De werknemer was sinds 2001 ononderbroken in dienst van de werkgever op grond van diverse alternerende vervangingsovereenkomsten en overeenkomsten voor bepaalde tijd. In oktober 2017 werd hij ontslagen middels betaling van een opzeggingsvergoeding gelijk aan het loon van de voorziene einddatum van zijn laatste lopende arbeidsovereenkomst, zijnde 31 december 2017. De werknemer ging hiermee niet akkoord en vorderde een aanvullende opzeggingsvergoeding op grond van het vermoeden van tewerkstelling op basis van een arbeidsovereenkomst van onbepaalde tijd.
Hierop argumenteerde de werkgever dat, overeenkomstig een strikte lezing van de wettelijke bepalingen, het vermoeden van tewerkstelling op basis van een arbeidsovereenkomst voor onbepaalde tijd enkel van toepassing is indien de werknemer wordt tewerkgesteld op basis van ofwel opeenvolgende arbeidsovereenkomsten voor bepaalde tijd (cf. artikel 10 Arbeidsovereenkomstenwet) ofwel opeenvolgende vervangingsovereenkomsten (cf. artikel 11ter, §1, 5de lid Arbeidsovereenkomstenwet), waarbij de gezamenlijke duur in beginsel meer dan twee jaar bedraagt.

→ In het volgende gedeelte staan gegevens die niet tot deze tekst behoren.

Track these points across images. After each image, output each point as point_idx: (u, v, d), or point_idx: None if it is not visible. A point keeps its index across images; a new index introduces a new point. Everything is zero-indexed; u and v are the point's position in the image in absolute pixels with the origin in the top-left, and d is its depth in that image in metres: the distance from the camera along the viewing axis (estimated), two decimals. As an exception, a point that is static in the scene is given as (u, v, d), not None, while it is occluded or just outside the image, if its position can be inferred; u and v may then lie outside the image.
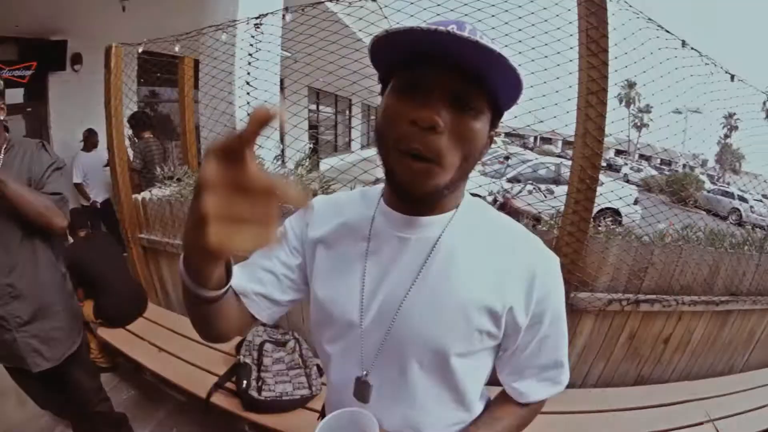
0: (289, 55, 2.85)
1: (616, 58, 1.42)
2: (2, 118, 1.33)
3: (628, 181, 13.07)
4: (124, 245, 2.52)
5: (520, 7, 1.53)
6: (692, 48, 1.62)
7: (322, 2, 1.91)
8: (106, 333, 2.28)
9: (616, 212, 5.09)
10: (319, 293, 0.60)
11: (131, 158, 3.30)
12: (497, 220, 0.60)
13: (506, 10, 1.51)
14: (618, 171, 18.36)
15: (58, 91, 4.07)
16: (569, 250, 1.51)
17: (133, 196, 2.45)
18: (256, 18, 2.03)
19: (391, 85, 0.50)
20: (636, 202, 5.42)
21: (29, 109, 4.00)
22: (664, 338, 1.77)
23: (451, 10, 1.59)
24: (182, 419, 2.06)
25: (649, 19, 1.54)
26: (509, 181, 5.09)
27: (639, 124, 31.68)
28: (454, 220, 0.56)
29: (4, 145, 1.32)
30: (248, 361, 1.72)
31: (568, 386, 0.64)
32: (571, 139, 1.47)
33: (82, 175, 3.87)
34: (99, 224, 3.95)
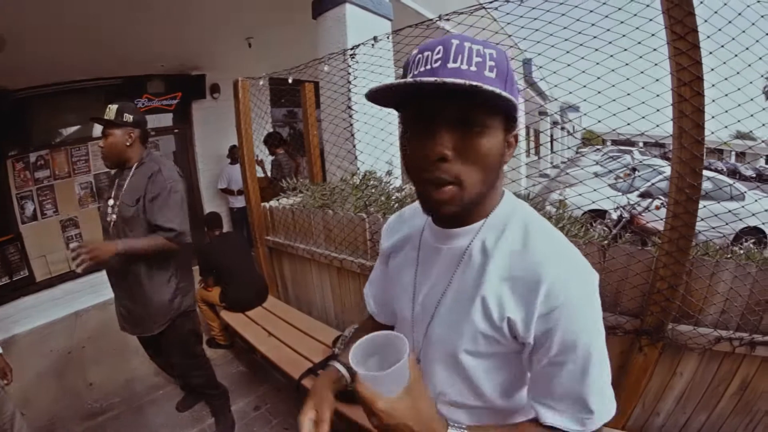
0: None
1: (732, 40, 1.18)
2: (128, 144, 1.73)
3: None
4: (252, 244, 3.11)
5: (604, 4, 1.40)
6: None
7: (433, 21, 2.02)
8: (227, 316, 2.79)
9: (760, 232, 4.42)
10: (389, 293, 0.80)
11: (268, 171, 4.16)
12: (530, 225, 0.60)
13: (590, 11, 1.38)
14: (769, 182, 15.62)
15: (200, 115, 5.19)
16: (667, 273, 1.39)
17: (262, 204, 3.01)
18: (352, 49, 2.33)
19: (399, 119, 0.58)
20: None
21: (176, 130, 5.14)
22: (788, 393, 1.46)
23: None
24: (278, 396, 2.49)
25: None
26: (641, 195, 4.77)
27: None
28: (483, 228, 0.62)
29: (138, 161, 1.78)
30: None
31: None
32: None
33: (226, 182, 5.10)
34: (242, 225, 4.99)
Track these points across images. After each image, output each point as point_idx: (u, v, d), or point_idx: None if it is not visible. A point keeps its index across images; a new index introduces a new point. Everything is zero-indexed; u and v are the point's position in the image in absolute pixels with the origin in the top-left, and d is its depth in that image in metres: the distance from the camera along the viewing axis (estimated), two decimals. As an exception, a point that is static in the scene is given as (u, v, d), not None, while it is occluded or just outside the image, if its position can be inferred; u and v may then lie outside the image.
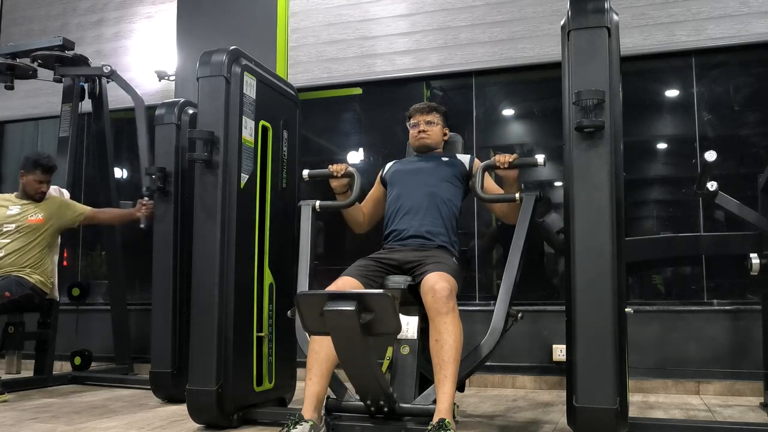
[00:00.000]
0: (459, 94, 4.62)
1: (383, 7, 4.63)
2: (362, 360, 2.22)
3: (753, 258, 2.83)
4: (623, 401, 2.33)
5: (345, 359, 2.28)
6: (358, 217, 3.12)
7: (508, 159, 2.77)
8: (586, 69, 2.42)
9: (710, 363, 3.73)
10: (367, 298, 2.10)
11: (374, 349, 2.25)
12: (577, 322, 2.33)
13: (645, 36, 4.06)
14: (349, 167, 2.97)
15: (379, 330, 2.14)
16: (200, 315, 2.79)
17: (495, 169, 2.82)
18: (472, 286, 4.22)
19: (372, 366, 2.25)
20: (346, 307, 2.06)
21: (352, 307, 2.06)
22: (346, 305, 2.07)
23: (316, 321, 2.15)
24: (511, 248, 2.70)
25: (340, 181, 2.97)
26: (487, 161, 2.84)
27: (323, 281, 2.70)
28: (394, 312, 2.10)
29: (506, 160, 2.77)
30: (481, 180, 2.82)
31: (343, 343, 2.20)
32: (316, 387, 2.44)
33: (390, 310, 2.09)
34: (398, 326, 2.15)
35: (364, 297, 2.10)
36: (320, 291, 2.26)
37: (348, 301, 2.08)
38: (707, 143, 3.94)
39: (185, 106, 3.67)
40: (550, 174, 4.41)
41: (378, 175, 3.18)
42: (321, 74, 4.71)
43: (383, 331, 2.17)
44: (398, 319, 2.15)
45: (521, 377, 4.03)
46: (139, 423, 2.94)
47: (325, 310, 2.09)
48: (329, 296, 2.13)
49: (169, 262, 3.50)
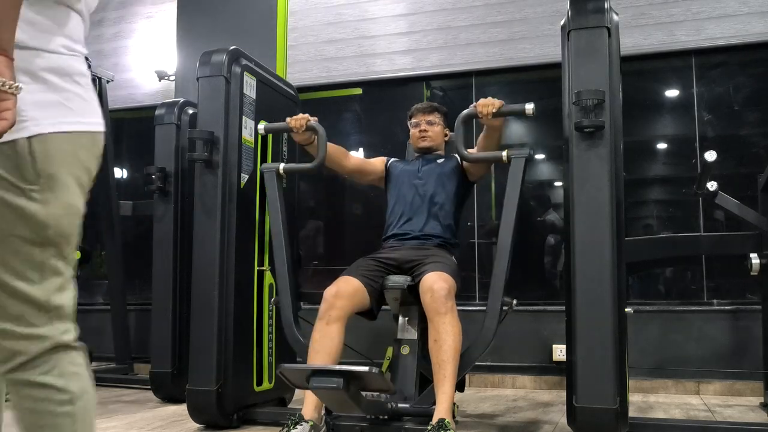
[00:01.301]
0: (459, 94, 4.62)
1: (382, 6, 4.63)
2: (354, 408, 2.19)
3: (753, 258, 2.83)
4: (623, 401, 2.33)
5: (336, 410, 2.30)
6: (339, 157, 2.94)
7: (491, 109, 2.51)
8: (586, 69, 2.42)
9: (710, 363, 3.73)
10: (355, 374, 2.01)
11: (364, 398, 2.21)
12: (577, 322, 2.33)
13: (645, 36, 4.06)
14: (311, 120, 2.74)
15: (369, 390, 2.12)
16: (200, 315, 2.79)
17: (475, 118, 2.60)
18: (472, 286, 4.22)
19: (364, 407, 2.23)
20: (333, 385, 1.98)
21: (339, 385, 1.97)
22: (333, 383, 1.98)
23: (305, 384, 2.10)
24: (501, 224, 2.54)
25: (301, 136, 2.78)
26: (466, 110, 2.57)
27: (323, 281, 2.70)
28: (384, 383, 2.05)
29: (489, 111, 2.51)
30: (461, 135, 2.58)
31: (333, 404, 2.19)
32: (316, 387, 2.44)
33: (380, 382, 2.04)
34: (390, 389, 2.13)
35: (351, 374, 2.01)
36: (303, 366, 2.17)
37: (334, 377, 1.99)
38: (707, 143, 3.93)
39: (185, 106, 3.67)
40: (550, 174, 4.41)
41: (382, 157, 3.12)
42: (320, 74, 4.71)
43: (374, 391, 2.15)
44: (389, 385, 2.11)
45: (521, 377, 4.03)
46: (139, 423, 2.94)
47: (312, 386, 2.03)
48: (313, 372, 2.05)
49: (169, 262, 3.50)
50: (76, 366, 1.17)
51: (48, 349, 1.13)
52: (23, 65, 1.10)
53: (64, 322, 1.16)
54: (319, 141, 2.74)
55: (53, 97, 1.14)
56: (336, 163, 2.95)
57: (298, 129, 2.74)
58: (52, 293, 1.14)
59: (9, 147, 1.09)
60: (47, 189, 1.12)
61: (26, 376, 1.12)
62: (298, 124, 2.75)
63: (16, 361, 1.12)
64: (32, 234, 1.12)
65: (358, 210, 4.82)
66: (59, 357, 1.14)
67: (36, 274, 1.13)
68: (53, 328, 1.14)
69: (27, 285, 1.12)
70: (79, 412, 1.15)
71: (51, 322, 1.14)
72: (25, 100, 1.09)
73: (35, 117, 1.11)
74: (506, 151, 2.57)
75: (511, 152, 2.56)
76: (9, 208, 1.10)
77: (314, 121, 2.75)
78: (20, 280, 1.11)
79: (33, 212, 1.11)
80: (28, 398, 1.12)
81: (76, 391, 1.15)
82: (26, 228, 1.11)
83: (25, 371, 1.12)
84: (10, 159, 1.09)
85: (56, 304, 1.14)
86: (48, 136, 1.12)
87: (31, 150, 1.10)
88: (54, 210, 1.13)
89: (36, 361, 1.12)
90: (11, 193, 1.10)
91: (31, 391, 1.12)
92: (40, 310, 1.12)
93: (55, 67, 1.14)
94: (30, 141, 1.10)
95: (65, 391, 1.14)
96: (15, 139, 1.09)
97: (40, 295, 1.12)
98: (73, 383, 1.15)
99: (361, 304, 2.62)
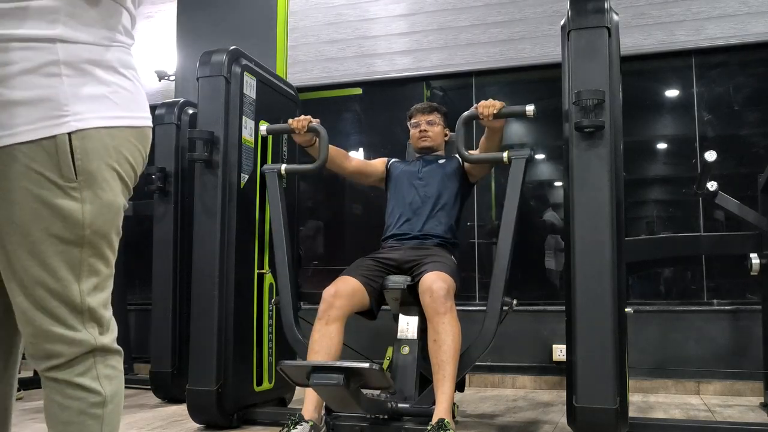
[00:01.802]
0: (459, 95, 4.62)
1: (383, 6, 4.63)
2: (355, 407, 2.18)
3: (753, 258, 2.83)
4: (623, 401, 2.33)
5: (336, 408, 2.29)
6: (341, 159, 2.95)
7: (492, 110, 2.52)
8: (586, 69, 2.42)
9: (710, 363, 3.73)
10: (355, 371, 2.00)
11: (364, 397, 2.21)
12: (577, 322, 2.33)
13: (645, 36, 4.06)
14: (313, 122, 2.77)
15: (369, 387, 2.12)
16: (200, 315, 2.79)
17: (476, 119, 2.61)
18: (472, 286, 4.22)
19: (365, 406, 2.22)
20: (333, 381, 1.98)
21: (339, 382, 1.96)
22: (333, 380, 1.97)
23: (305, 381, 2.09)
24: (502, 224, 2.55)
25: (303, 137, 2.81)
26: (468, 112, 2.60)
27: (323, 281, 2.70)
28: (385, 380, 2.04)
29: (490, 112, 2.52)
30: (462, 136, 2.61)
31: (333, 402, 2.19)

In het geval van alternerende opeenvolgende arbeidsovereenkomsten voor een bepaalde tijd en vervangingsovereenkomst speelt het vermoeden volgens de werkgever niet.
Hoewel deze strikte lezing in beroep door het Arbeidshof werd aanvaard, stelde het zich toch vragen bij de verenigbaarheid van deze strikte interpretatie van de artikelen 10 en 11ter, §1, vijfde lid van de Arbeidsovereenkomstenwet met de artikelen 10 en 11 van de Grondwet en stelde het een prejudiciële vraag aan het Grondwettelijk Hof.
Het Grondwettelijk Hof oordeelde vervolgens dat dergelijke interpretatie niet verenigbaar is met de ratio legis van de wet, zijnde het verzekeren van werkstabiliteit en het beschermen van de werknemer tegen misbruik van opeenvolgende arbeidsovereenkomsten voor een bepaalde tijd of van opeenvolgende vervangingsovereenkomsten door de werkgever. Bijgevolg achtte het Grondwettelijk Hof het niet redelijk verantwoord dat het vermoeden van tewerkstelling voor onbepaalde tijd niet van toepassing is bij afwisselende opeenvolgende arbeidsovereenkomsten voor een bepaalde tijd en vervangingsovereenkomsten en is er aldus sprake van een schending van het gelijkheidsbeginsel. Het vermoeden van tewerkstelling middels een arbeidsovereenkomst voor onbepaalde tijd moet dus ook toepassing vinden in geval arbeidsovereenkomsten voor een bepaalde tijd en vervangingsovereenkomsten elkaar afwisselen. In afwachting van de opdracht van de wetgever om hieraan tegemoet te komen, krijgen de rechtbanken in tussentijd de taak de vastgestelde ongrondwettigheid te verhelpen door de regels voor overeenkomsten voor onbepaalde tijd toe te passen op werknemers die zich in een dergelijke situatie bevinden.
De principes uiteengezet in het arrest van het Grondwettelijk Hof zijn erg relevant voor de praktijk en leren ons dat voorzichtigheid is geboden met een al te strikte interpretatie van de wettelijke bepalingen. Zelfs indien de opeenvolging in overeenstemming is met de bepalingen van de wet, kan er al naargelang van de omstandigheden steeds geoordeeld worden dat er toch sprake is van een vermoeden van tewerkstelling op basis van een arbeidsovereenkomst voor onbepaalde tijd.